We now address whether the trial court erred in finding that the Daigneaults failed to meet their burden of proof on the privity issue. As the Daigneaults concede, it is generally held that one asserting the defense of collateral estoppel may not prove the privity element merely by showing that the party to be estopped and the original party in question were co-owners of the subject property; rather, some “further relationship” must be shown. See Restatement (Second) of Judgments § 54, at 65 (1980). The Daigneaults nevertheless urge us to hold that the requirements for proving collateral estoppel should be relaxed here because the issue being relitigated is a legal, and not a factual one. We need not decide whether these requirements should be relaxed for purely legal issues, however, because the interpretation of restrictive covenants requires a finding of intent, see Traficante v. Pope, 115 N.H. 356, 359, 341 A.2d 782, 784 (1975), and as such involves mixed questions of fact and law, “a common subject of collateral estoppel,” Caouette v. Town of New Ipswich, 125 N.H. 547, 555, 484 A.2d 1106, 1112 (1984). We therefore hold that the trial court correctly required the Daigneaults to prove some “further relationship,” RESTATEMENT (SECOND) OF JUDGMENTS § 54, at 65, such that “the interests of [Margaret Gephart] were in fact represented and protected in the [prior] litigation.” Daigle, 129 N.H. at 571, 534 A.2d at 694 (quotation omitted).

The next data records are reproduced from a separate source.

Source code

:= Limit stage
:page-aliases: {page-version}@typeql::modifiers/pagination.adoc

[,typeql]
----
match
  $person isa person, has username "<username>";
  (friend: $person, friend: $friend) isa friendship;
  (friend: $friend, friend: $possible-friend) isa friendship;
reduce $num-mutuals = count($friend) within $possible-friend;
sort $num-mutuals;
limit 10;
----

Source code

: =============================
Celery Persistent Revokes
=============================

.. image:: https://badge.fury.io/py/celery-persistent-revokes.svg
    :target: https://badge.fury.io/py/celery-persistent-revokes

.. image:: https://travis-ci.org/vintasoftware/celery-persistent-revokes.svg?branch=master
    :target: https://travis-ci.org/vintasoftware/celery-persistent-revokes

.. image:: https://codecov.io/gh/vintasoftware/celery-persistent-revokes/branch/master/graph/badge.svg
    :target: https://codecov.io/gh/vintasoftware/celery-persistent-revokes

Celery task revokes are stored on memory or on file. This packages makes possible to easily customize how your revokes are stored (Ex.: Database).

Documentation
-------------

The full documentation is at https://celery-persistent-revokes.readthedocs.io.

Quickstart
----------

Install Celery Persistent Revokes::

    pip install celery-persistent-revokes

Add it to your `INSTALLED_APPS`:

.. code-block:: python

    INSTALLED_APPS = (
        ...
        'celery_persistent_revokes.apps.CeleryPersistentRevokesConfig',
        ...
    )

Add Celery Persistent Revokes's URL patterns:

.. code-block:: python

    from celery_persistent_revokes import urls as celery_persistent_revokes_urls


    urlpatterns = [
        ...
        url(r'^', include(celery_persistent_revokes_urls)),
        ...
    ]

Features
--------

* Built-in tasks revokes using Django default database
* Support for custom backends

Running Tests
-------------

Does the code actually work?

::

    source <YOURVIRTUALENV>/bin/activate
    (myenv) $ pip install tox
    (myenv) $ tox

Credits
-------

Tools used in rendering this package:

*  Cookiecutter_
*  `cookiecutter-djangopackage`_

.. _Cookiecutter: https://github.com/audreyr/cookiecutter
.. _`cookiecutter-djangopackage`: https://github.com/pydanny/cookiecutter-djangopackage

The Daigneaults failed to meet this burden. The trial court specifically found that the Daigneaults presented no evidence of such a further relationship and no evidence that Margaret Gephart “authorized, controlled or participated in the previous action.” Accordingly, we find no error in the trial court’s decision not to apply the doctrine of collateral estoppel here.

The Daigneaults also argue that relitigation of the restrictive covenants issue violated their right to prompt resolution of the dispute as guaranteed by part I, article 14 of the New Hampshire Constitution. This argument, however, was not raised in the Daigneault’s notice of cross-appeal and is therefore not properly before us. State v. Peterson, 135 N.H. 713, 714-15, 609 A.2d 749, 750-51 (1992). Even *174if it were, we see nothing relevant in the constitutional provision that is not already safeguarded by the doctrine of collateral estoppel.

Affirmed in part; reversed in part.

BATCHELDER, J., did not sit; the others concurred.